- TASK ITEM
Every line below between the one holding "for when you need to hear a familiar voice." and the one holding "American planetary exploration", inclusive, should be copied exactly, and no other line.

──────── SOURCE MATERIAL ────────

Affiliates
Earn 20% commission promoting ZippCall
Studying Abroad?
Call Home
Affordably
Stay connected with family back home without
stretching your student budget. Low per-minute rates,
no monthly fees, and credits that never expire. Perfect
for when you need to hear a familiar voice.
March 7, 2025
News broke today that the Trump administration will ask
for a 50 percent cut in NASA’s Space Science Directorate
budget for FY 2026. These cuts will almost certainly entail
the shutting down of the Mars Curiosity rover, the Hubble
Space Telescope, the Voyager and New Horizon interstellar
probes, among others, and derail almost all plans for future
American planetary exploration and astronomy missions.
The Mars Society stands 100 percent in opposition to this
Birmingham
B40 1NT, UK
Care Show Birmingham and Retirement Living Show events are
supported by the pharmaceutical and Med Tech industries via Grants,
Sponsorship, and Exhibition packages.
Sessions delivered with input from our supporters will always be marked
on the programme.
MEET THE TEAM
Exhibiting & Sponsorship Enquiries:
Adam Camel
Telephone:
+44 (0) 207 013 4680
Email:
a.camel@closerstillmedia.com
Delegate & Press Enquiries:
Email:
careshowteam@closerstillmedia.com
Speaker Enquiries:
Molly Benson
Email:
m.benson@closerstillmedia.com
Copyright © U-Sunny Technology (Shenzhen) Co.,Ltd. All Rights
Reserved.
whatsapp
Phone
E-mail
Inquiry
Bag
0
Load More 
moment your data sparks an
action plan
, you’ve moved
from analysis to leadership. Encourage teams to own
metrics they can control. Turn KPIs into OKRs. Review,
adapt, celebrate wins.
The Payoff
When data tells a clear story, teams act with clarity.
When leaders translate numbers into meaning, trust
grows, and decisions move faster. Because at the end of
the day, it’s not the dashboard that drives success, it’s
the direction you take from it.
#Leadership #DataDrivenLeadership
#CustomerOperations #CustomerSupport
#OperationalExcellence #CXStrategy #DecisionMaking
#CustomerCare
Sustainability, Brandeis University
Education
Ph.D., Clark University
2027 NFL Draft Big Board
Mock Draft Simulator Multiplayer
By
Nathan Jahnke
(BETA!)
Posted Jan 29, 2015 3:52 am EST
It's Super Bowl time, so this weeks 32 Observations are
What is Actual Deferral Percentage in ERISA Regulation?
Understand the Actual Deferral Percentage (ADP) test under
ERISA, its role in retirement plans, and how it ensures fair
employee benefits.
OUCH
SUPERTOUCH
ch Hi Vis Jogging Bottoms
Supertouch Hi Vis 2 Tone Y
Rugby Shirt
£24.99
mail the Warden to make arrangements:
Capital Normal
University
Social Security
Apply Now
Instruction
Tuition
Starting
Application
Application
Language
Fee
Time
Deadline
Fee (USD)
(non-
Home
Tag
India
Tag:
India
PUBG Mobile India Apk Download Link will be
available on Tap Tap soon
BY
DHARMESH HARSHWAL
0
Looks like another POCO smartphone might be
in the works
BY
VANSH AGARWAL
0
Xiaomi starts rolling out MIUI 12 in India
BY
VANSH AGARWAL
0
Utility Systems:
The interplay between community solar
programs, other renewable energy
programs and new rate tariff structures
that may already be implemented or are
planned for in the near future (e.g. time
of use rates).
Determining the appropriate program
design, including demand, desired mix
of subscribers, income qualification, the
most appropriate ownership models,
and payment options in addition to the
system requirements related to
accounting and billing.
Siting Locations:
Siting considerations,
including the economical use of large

────────

- ANSWER SPACE
for when you need to hear a familiar voice.
March 7, 2025
News broke today that the Trump administration will ask
for a 50 percent cut in NASA’s Space Science Directorate
budget for FY 2026. These cuts will almost certainly entail
the shutting down of the Mars Curiosity rover, the Hubble
Space Telescope, the Voyager and New Horizon interstellar
probes, among others, and derail almost all plans for future
American planetary exploration and astronomy missions.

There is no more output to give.